記述課題 1:
渡良瀬遊水地を紹介する文章について、次の(a)〜(c)が内容と合うかどうかを判定せよ。各項目に「はい」か「いいえ」で答え、判断の根拠となる本文の語句をそのまま引用すること。(a) 渡良瀬遊水地は4つの県にまたがっている。(b) 11月の開園時間は17時までである。(c) 谷中湖は円形の人造湖である。
記述課題 2:
記録のうち、「VOIR DÉVELOPPEMENT」を含む行から記録の末尾までを、両端の行も含めて一字一句そのまま書き写せ。画像は答えに含めないこと。

文書抜粋:

◆ ◆ ◆

探鳥の名所といわれる渡良瀬遊水地。
その名称は度々目にしていたが、きっと不便な場所だろうと勘違いしていて。
公共交通機関+徒歩で行けるとわかり今回初めての訪問となった。
もくじ
往復のアクセス
[往路]
10:49 東武日光線にて板倉東洋大前
10:54 板倉東洋大前駅東口より徒歩(約20分)
11:03 わたらせ自然館 11:04
11:16 想い出橋
[復路]
15:45 下宮橋より徒歩(約25分)
15:55 道の駅きたかわべ 15:59
16:12 柳生駅
16:35 柳生より東武日光線
東武日光線は通勤時間帯はそこそこ本数があるものの、それ以外のダイヤは1時間に2本くらいに減ってしまう
渡良瀬遊水地について
渡良瀬遊水地は、栃木・群馬・茨城・埼玉の4県にまたがる広大な面積を持つ湿地帯
ハート型をした人造湖は谷中湖と呼ばれる
絶滅危惧種を含むたくさんの動植物が生息する自然の宝庫
平成24年7月にラムサール条約湿地に登録された
【渡良瀬遊水地】
【栃木市渡良瀬遊水地Web】
https://www.city.tochigi.lg.jp/site/watarase-heartland/
<開園時間>
- 3月1日~10月31日 9時30分~17時まで
- 11月1日~11月30日 9時30分~16時30分まで
- 12月1日~2月末日 9時30分~16時まで
<休日>
- 年末年始(12月29日~1月3日)及び毎週月曜日は利用できません
- 月曜日が休日の場合は翌日、また、月・火曜日いずれも休日の場合はその翌日
- 洪水の前後は利用できない日があります
初訪問するにあたって色々と調べるうち、明治時代の足尾銅山鉱毒事件に関連する悲しい過去を知った。
なんと、谷中湖の下には旧谷中村が沈んでいる。。。

◆ ◆ ◆

提供資料:
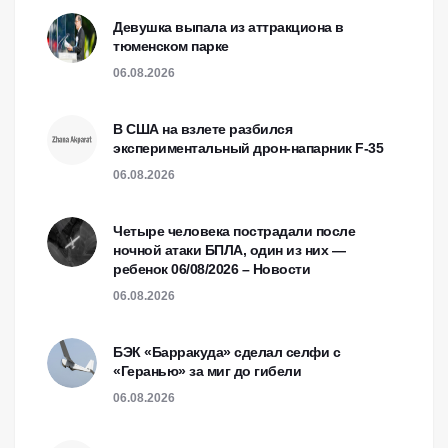
Девушка выпала из аттракциона в
тюменском парке
06.08.2026
В США на взлете разбился
экспериментальный дрон-напарник F-35
06.08.2026
Четыре человека пострадали после
ночной атаки БПЛА, один из них —
ребенок 06/08/2026 – Новости
06.08.2026
БЭК «Барракуда» сделал селфи с
«Геранью» за миг до гибели
06.08.2026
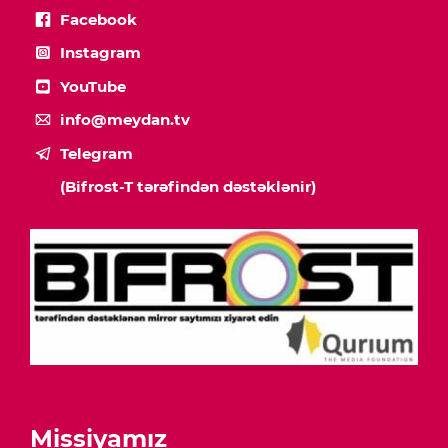
Facebook
Instagram
YouTube
info@meydan.tv
Telegram
(Bifrost-T tərəfindən dəstəklənir)
Missiyamız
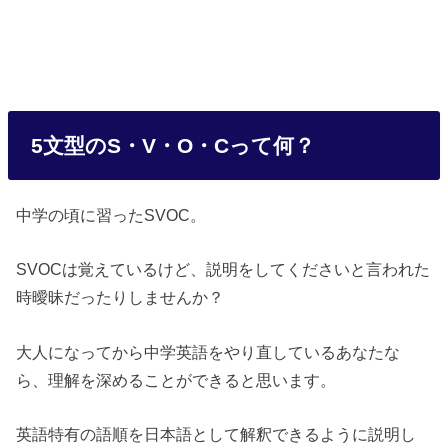
5文型のS・V・O・Cって何？
中学の頃に習ったSVOC。
SVOCは覚えているけど、説明をしてくださいと言われた
時曖昧だったりしませんか？
大人になってから中学英語をやり直しているあなたな
ら、理解を深めることができると思います。
英語特有の語順を日本語として解釈できるように説明し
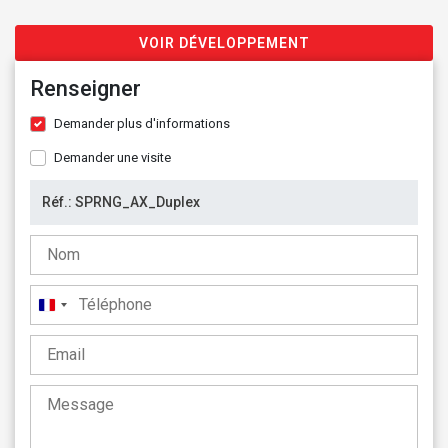
VOIR DÉVELOPPEMENT
Renseigner
Demander plus d'informations
Demander une visite
France
+33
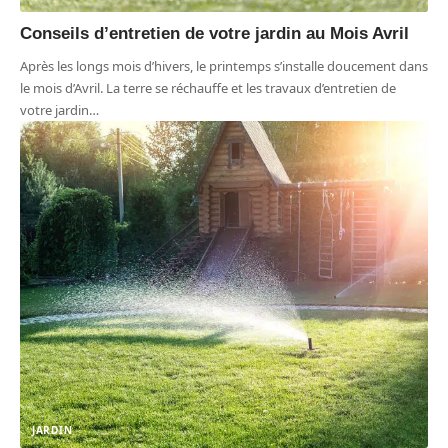
Conseils d’entretien de votre jardin au Mois Avril
Après les longs mois d’hivers, le printemps s’installe doucement dans
le mois d’Avril. La terre se réchauffe et les travaux d’entretien de
votre jardin
…
JARDIN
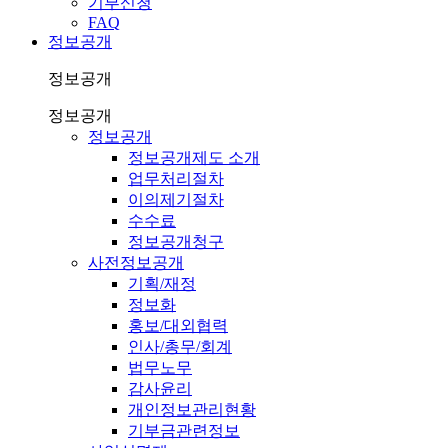
기부신청
FAQ
정보공개
정보공개
정보공개
정보공개
정보공개제도 소개
업무처리절차
이의제기절차
수수료
정보공개청구
사전정보공개
기획/재정
정보화
홍보/대외협력
인사/총무/회계
법무노무
감사윤리
개인정보관리현황
기부금관련정보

◆ ◆ ◆

解答結果 1:
(a) はい。「栃木・群馬・茨城・埼玉の4県にまたがる広大な面積を持つ湿地帯」
(b) いいえ。「11月1日~11月30日 9時30分~16時30分まで」
(c) いいえ。「ハート型をした人造湖は谷中湖と呼ばれる」

解答結果 2:
VOIR DÉVELOPPEMENT
Renseigner
Demander plus d'informations
Demander une visite
France
+33
Conseils d’entretien de votre jardin au Mois Avril
Après les longs mois d’hivers, le printemps s’installe doucement dans
le mois d’Avril. La terre se réchauffe et les travaux d’entretien de
votre jardin
…
JARDIN
기부신청
FAQ
정보공개
정보공개
정보공개
정보공개
정보공개제도 소개
업무처리절차
이의제기절차
수수료
정보공개청구
사전정보공개
기획/재정
정보화
홍보/대외협력
인사/총무/회계
법무노무
감사윤리
개인정보관리현황
기부금관련정보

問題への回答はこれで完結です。